Background: Bronchial carcinoid tumors show a favorable outcome. We sought to determinate the variables influencing the long-term survival of patients treated for bronchial carcinoid tumors.
Methods: We conducted a retrospective single institutional review of 163 patients surgically treated from January 1990 to April 2002. According to 1999 World Health Organization criteria, cases were segregated into typical (<2 mitoses per 2 mm, no necrosis) and atypical carcinoids (2 to 10 mitoses per 2 mm or necrosis).
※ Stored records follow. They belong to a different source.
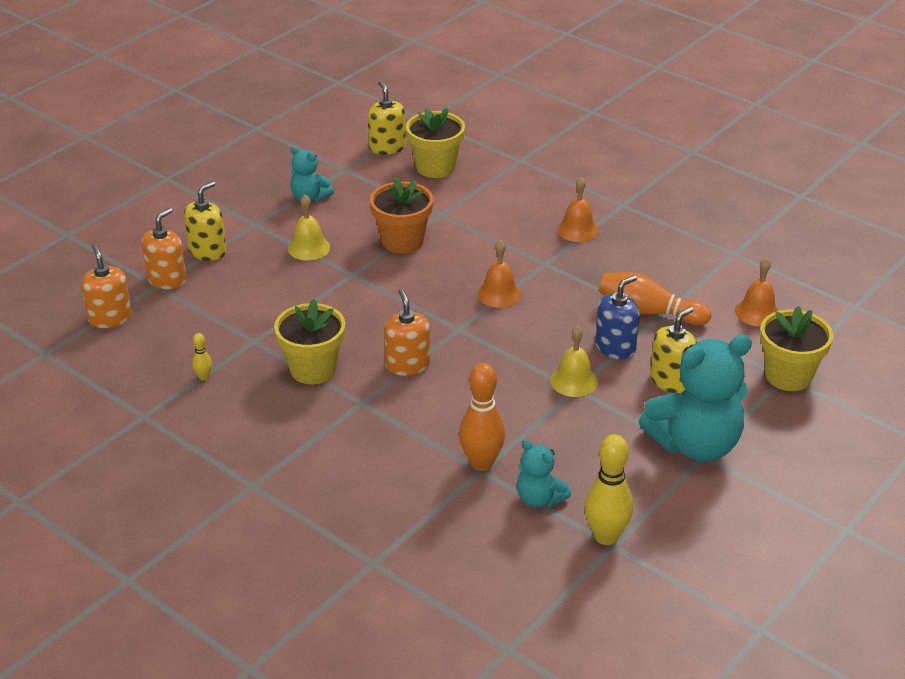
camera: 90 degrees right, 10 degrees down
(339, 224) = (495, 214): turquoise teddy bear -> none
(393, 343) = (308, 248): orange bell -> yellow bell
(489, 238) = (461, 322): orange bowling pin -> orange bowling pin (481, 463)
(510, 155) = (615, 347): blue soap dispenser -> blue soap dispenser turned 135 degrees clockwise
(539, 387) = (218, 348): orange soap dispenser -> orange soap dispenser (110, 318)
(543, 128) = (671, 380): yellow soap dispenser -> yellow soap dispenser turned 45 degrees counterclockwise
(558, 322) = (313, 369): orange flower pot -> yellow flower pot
Results: There were 86 men and 77 women with a mean age of 49.5 +/- 11 years. Symptoms were present in 89 patients (54.6%). Operations included 145 formal lung resections (89%), 9 wedge resections (5.52%), 8 sleeve lobectomies (4.9%), and 1 segmental resection (0.61%) plus radical mediastinal lymphadenectomy in all cases. No operative mortality was reported. Histologic examination showed 121 (74.2%) typical carcinoids (107 N0 and 14 N1), and 42 (25.8%) atypical carcinoids (15 N0, 18 N1, 9 N2). All patients were included in a follow-up (median, 54 months; mean, 58 months; range, 4 to 150 months), which included total body computed tomographic scan and bronchoscopy every year. Overall 5-year survival was 90.3% with a mean survival time of 139 months (95% confidence interval, 133 to 145). In N0 patients with either typical or atypical carcinoid tumors, no disease-related mortality was reported (100% 5-year survival). In N1 patients, 5-year survival was 90.0% for those with typical carcinoids, and 78.8% for those with atypical carcinoids (p = 0.394). In atypical carcinoids with N2 disease, 5-year survival was 22.2%.
Conclusions: Prognosis in bronchial carcinoid tumors is more related to nodal status than to histologic subtype. In N0 and N1 patients no statistical significant difference has been found between typical and atypical subtype. However, N2 bronchial carcinoid tumors show a dismal prognosis.